Чаадаев не ведает, что за день до написания этого письма Пушкин ответил, – письма, таким образом, разминулись. В ответе непонимание: «Ваша рукопись все еще у меня; вы хотите, чтобы я вам ее вернул? Но что будете вы с ней делать в Некрополе?» (X.659). Пушкин объясняет Чаадаеву, что не смог поговорить насчет издания, отмечает слабые места и свои разногласия с автором, хотя и хвалит новый подход к темам. Пишет, что «мало понятны первые страницы», что ощущается «отсутствие плана и системы во всем сочинении». Об опасных мыслях в философических письмах предпочел ничего не упоминать. Одновременно Пушкин признается, что плохо излагает свои мысли. Почему? Не хочет критиковать? Занят другими делами и спешит? Избегает писать, что думает?

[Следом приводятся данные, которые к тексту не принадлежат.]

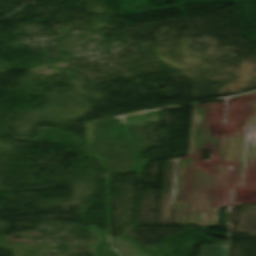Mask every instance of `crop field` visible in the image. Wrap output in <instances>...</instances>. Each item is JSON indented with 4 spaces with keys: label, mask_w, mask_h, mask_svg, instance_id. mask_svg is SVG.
Wrapping results in <instances>:
<instances>
[{
    "label": "crop field",
    "mask_w": 256,
    "mask_h": 256,
    "mask_svg": "<svg viewBox=\"0 0 256 256\" xmlns=\"http://www.w3.org/2000/svg\"><path fill=\"white\" fill-rule=\"evenodd\" d=\"M224 106L225 101L193 107L188 156L179 166L174 222L216 224L219 206L243 203L250 133L256 132V94L230 98L225 124ZM201 149L212 151L211 161H199Z\"/></svg>",
    "instance_id": "8a807250"
},
{
    "label": "crop field",
    "mask_w": 256,
    "mask_h": 256,
    "mask_svg": "<svg viewBox=\"0 0 256 256\" xmlns=\"http://www.w3.org/2000/svg\"><path fill=\"white\" fill-rule=\"evenodd\" d=\"M231 244L201 247L200 256H230Z\"/></svg>",
    "instance_id": "ac0d7876"
}]
</instances>
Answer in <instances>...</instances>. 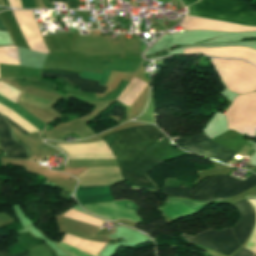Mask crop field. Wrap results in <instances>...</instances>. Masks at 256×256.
<instances>
[{
	"label": "crop field",
	"instance_id": "8a807250",
	"mask_svg": "<svg viewBox=\"0 0 256 256\" xmlns=\"http://www.w3.org/2000/svg\"><path fill=\"white\" fill-rule=\"evenodd\" d=\"M119 132L128 143L144 153L151 145L167 138L152 125L128 128ZM119 132L116 131L102 139L116 157L122 177L131 185L157 189L146 174L153 166L164 161L149 157L133 148Z\"/></svg>",
	"mask_w": 256,
	"mask_h": 256
},
{
	"label": "crop field",
	"instance_id": "ac0d7876",
	"mask_svg": "<svg viewBox=\"0 0 256 256\" xmlns=\"http://www.w3.org/2000/svg\"><path fill=\"white\" fill-rule=\"evenodd\" d=\"M254 185L256 176L253 174L245 181L222 175L203 181L194 190L164 187L163 191L168 196L186 197L193 190L187 197L208 202L231 198Z\"/></svg>",
	"mask_w": 256,
	"mask_h": 256
},
{
	"label": "crop field",
	"instance_id": "34b2d1b8",
	"mask_svg": "<svg viewBox=\"0 0 256 256\" xmlns=\"http://www.w3.org/2000/svg\"><path fill=\"white\" fill-rule=\"evenodd\" d=\"M188 9L190 16L256 26V12L246 0H201Z\"/></svg>",
	"mask_w": 256,
	"mask_h": 256
},
{
	"label": "crop field",
	"instance_id": "412701ff",
	"mask_svg": "<svg viewBox=\"0 0 256 256\" xmlns=\"http://www.w3.org/2000/svg\"><path fill=\"white\" fill-rule=\"evenodd\" d=\"M181 235L188 242L196 243L227 255H230L241 246L233 235L231 227L220 231L209 229L193 237L186 234Z\"/></svg>",
	"mask_w": 256,
	"mask_h": 256
},
{
	"label": "crop field",
	"instance_id": "f4fd0767",
	"mask_svg": "<svg viewBox=\"0 0 256 256\" xmlns=\"http://www.w3.org/2000/svg\"><path fill=\"white\" fill-rule=\"evenodd\" d=\"M175 143L184 150L193 152L202 157H210L226 163L235 154V152L213 142L203 134L194 136L192 138L175 141Z\"/></svg>",
	"mask_w": 256,
	"mask_h": 256
},
{
	"label": "crop field",
	"instance_id": "dd49c442",
	"mask_svg": "<svg viewBox=\"0 0 256 256\" xmlns=\"http://www.w3.org/2000/svg\"><path fill=\"white\" fill-rule=\"evenodd\" d=\"M232 205L236 207L241 215L240 221L232 229L238 241L242 245L249 237L254 226L255 212L246 199L233 203Z\"/></svg>",
	"mask_w": 256,
	"mask_h": 256
},
{
	"label": "crop field",
	"instance_id": "e52e79f7",
	"mask_svg": "<svg viewBox=\"0 0 256 256\" xmlns=\"http://www.w3.org/2000/svg\"><path fill=\"white\" fill-rule=\"evenodd\" d=\"M0 143L6 149V155L10 158L27 159L26 148L17 143L11 134L10 125L0 114Z\"/></svg>",
	"mask_w": 256,
	"mask_h": 256
},
{
	"label": "crop field",
	"instance_id": "d8731c3e",
	"mask_svg": "<svg viewBox=\"0 0 256 256\" xmlns=\"http://www.w3.org/2000/svg\"><path fill=\"white\" fill-rule=\"evenodd\" d=\"M75 197L80 204L114 200L110 186L78 187Z\"/></svg>",
	"mask_w": 256,
	"mask_h": 256
},
{
	"label": "crop field",
	"instance_id": "5a996713",
	"mask_svg": "<svg viewBox=\"0 0 256 256\" xmlns=\"http://www.w3.org/2000/svg\"><path fill=\"white\" fill-rule=\"evenodd\" d=\"M45 77L65 78L66 80L70 81L74 85L80 87V91L103 94L106 89V87L98 85L99 83L98 81L81 79L79 78V75L41 72V78L44 79Z\"/></svg>",
	"mask_w": 256,
	"mask_h": 256
},
{
	"label": "crop field",
	"instance_id": "3316defc",
	"mask_svg": "<svg viewBox=\"0 0 256 256\" xmlns=\"http://www.w3.org/2000/svg\"><path fill=\"white\" fill-rule=\"evenodd\" d=\"M63 242L88 252L94 256H96L98 252L106 245L104 242L82 240L67 234L65 235Z\"/></svg>",
	"mask_w": 256,
	"mask_h": 256
},
{
	"label": "crop field",
	"instance_id": "28ad6ade",
	"mask_svg": "<svg viewBox=\"0 0 256 256\" xmlns=\"http://www.w3.org/2000/svg\"><path fill=\"white\" fill-rule=\"evenodd\" d=\"M64 218H68L74 221H78L84 224H88L94 227H98L100 226L101 222L100 220H97L95 218H92L90 216L84 215L82 213H79L73 209L67 211L66 213H64L63 215Z\"/></svg>",
	"mask_w": 256,
	"mask_h": 256
},
{
	"label": "crop field",
	"instance_id": "d1516ede",
	"mask_svg": "<svg viewBox=\"0 0 256 256\" xmlns=\"http://www.w3.org/2000/svg\"><path fill=\"white\" fill-rule=\"evenodd\" d=\"M253 255H255V254H253V253H251V252H249L248 250H246V249H242V250H240L236 255H234V256H253Z\"/></svg>",
	"mask_w": 256,
	"mask_h": 256
},
{
	"label": "crop field",
	"instance_id": "22f410ed",
	"mask_svg": "<svg viewBox=\"0 0 256 256\" xmlns=\"http://www.w3.org/2000/svg\"><path fill=\"white\" fill-rule=\"evenodd\" d=\"M4 116L6 117L7 121L10 122L12 125H14L16 128H18L21 132H23L24 134H29L28 132H26L23 128H21L18 124H16L13 120H11L8 116H6L4 114Z\"/></svg>",
	"mask_w": 256,
	"mask_h": 256
},
{
	"label": "crop field",
	"instance_id": "cbeb9de0",
	"mask_svg": "<svg viewBox=\"0 0 256 256\" xmlns=\"http://www.w3.org/2000/svg\"><path fill=\"white\" fill-rule=\"evenodd\" d=\"M0 256H28V254L26 253V251L20 252V253H16V254H12V255L0 252Z\"/></svg>",
	"mask_w": 256,
	"mask_h": 256
},
{
	"label": "crop field",
	"instance_id": "5142ce71",
	"mask_svg": "<svg viewBox=\"0 0 256 256\" xmlns=\"http://www.w3.org/2000/svg\"><path fill=\"white\" fill-rule=\"evenodd\" d=\"M182 1H183L185 6H189V5L197 2L198 0H182Z\"/></svg>",
	"mask_w": 256,
	"mask_h": 256
},
{
	"label": "crop field",
	"instance_id": "d9b57169",
	"mask_svg": "<svg viewBox=\"0 0 256 256\" xmlns=\"http://www.w3.org/2000/svg\"><path fill=\"white\" fill-rule=\"evenodd\" d=\"M0 30H6V28L4 27L1 21H0Z\"/></svg>",
	"mask_w": 256,
	"mask_h": 256
},
{
	"label": "crop field",
	"instance_id": "733c2abd",
	"mask_svg": "<svg viewBox=\"0 0 256 256\" xmlns=\"http://www.w3.org/2000/svg\"><path fill=\"white\" fill-rule=\"evenodd\" d=\"M0 149L3 151L4 149L0 146Z\"/></svg>",
	"mask_w": 256,
	"mask_h": 256
}]
</instances>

Прошло еще двадцать дней. Возможно, из-за холерных карантинов рукопись так и не вернулась к Чаадаеву, да и пушкинского объяснительного письма он не получил. Чаадаев начинает нервничать и снова требует от Пушкина: «…Я писал вам, прося вернуть мою рукопись; я жду ответа. Признаюсь вам, что мне не терпится получить ее обратно; пришлите мне ее, пожалуйста, без промедления. У меня есть основания думать, что я могу ее использовать немедленно и выпустить ее в свет вместе с остальными моими писаниями. Неужели вы не получили моего письма?». Как видим, Пушкин ничего не выяснил насчет публикации в Петербурге, но и не дает возможности Чаадаеву попытаться самому издать написанное в Москве.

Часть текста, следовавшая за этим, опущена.